Even without the filibuster, which is no longer a permissible tool for blocking nominees, there are steps Democrats can take to slow -- if not, shut -- things down while these questions remain unresolved. Indeed, the Judiciary Committee should have its hands full investigating Russia-gate and related obstruction of justice allegations. In addition, states with Democratic Senators can still withhold the "blue slip," a tradition that allows home-state senators to block nominees -- and one that Republicans used to stymy 17 Obama nominees. (Republicans, however, are -- what a surprise -- threatening to do away with the blue slip for appellate court nominees.)
Democrats cannot let Congress return to business as usual. That means using every technicality and procedural rule from objecting to unanimous consent requests to forcing roll call votes on every matter. And it means using every opportunity to speak on the Senate floor to keep Trump's incompetence, instability and corruption at the forefront of our political discourse. And it means using the Senate rules that encourage free and open debate to force Republicans to answer for their unwillingness to confront Trump's incompetence, instability and corruption.
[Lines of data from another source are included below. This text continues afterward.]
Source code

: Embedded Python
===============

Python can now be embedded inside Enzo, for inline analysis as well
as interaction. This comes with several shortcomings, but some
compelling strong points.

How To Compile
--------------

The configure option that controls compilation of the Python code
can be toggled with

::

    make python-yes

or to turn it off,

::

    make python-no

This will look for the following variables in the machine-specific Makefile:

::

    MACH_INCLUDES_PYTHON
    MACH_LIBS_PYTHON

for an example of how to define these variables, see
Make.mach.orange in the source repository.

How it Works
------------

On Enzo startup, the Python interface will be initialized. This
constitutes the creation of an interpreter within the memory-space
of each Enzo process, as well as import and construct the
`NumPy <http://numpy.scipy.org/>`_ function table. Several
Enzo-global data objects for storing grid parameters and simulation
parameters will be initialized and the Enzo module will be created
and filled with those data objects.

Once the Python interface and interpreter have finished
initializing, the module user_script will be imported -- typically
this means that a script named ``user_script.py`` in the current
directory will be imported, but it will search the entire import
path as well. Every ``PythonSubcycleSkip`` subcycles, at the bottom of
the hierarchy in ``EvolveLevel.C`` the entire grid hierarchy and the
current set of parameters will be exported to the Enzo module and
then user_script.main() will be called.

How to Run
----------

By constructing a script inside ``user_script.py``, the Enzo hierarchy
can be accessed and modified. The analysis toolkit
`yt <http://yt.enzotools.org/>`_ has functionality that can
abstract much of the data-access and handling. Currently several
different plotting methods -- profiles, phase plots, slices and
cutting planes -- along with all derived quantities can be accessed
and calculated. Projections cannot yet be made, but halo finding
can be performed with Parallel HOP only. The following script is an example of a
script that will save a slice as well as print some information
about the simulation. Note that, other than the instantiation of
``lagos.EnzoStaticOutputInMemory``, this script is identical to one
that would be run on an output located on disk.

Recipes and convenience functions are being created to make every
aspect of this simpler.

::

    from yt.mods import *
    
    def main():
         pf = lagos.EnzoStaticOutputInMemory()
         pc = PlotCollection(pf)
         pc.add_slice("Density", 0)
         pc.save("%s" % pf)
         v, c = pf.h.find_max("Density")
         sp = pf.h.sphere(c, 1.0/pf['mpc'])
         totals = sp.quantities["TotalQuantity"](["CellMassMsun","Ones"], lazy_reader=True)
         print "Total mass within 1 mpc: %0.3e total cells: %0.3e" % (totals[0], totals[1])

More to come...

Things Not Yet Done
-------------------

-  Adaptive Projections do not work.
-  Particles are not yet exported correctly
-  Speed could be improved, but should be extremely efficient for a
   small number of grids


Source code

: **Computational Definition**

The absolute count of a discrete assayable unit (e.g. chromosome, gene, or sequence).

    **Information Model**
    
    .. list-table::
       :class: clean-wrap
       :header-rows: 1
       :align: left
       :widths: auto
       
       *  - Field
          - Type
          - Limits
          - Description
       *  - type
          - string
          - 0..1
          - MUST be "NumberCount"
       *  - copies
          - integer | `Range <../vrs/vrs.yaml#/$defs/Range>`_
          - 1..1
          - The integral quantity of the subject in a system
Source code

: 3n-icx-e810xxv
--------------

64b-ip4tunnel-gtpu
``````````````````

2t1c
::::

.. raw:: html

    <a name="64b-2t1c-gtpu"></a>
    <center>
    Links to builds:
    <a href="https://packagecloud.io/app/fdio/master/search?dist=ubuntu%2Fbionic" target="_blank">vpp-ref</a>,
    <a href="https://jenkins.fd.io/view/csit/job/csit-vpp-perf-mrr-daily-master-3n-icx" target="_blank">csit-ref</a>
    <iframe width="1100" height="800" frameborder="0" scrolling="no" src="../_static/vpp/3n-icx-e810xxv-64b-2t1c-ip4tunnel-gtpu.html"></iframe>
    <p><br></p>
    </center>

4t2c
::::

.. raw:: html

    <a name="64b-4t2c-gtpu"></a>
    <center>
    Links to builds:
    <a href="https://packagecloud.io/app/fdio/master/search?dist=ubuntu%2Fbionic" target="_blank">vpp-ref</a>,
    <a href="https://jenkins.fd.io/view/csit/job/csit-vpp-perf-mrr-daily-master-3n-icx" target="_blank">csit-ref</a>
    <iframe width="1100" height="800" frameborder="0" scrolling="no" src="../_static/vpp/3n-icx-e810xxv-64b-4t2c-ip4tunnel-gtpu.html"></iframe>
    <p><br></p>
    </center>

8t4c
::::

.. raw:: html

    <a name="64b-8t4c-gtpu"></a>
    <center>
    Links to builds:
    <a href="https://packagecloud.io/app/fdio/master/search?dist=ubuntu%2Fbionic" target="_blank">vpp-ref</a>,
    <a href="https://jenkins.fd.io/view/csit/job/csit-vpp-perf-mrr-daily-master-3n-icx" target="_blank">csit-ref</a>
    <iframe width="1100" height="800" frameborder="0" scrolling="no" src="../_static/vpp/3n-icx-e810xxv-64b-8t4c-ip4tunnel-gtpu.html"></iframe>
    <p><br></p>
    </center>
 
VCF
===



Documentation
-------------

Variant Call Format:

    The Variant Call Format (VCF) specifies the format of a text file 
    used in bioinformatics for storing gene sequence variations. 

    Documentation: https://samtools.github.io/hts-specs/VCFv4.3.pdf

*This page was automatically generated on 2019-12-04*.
Trump has yet to fill an unprecedented amount of vacancies throughout his administration, many of which require Senate confirmation. The tenure of such appointees, however, is generally only as long as the president remains in power, and so the damage they could do, while very real, is at least somewhat circumscribed. (The FBI's 10-year term is a notable exception.) If Trump is removed from office, those political appointees can be removed too. Not so with federal judges, who are appointed for life. As the drip, drip, drip of scandals continue -- while there remains a cancer on the presidency -- there should be no lifetime appointments.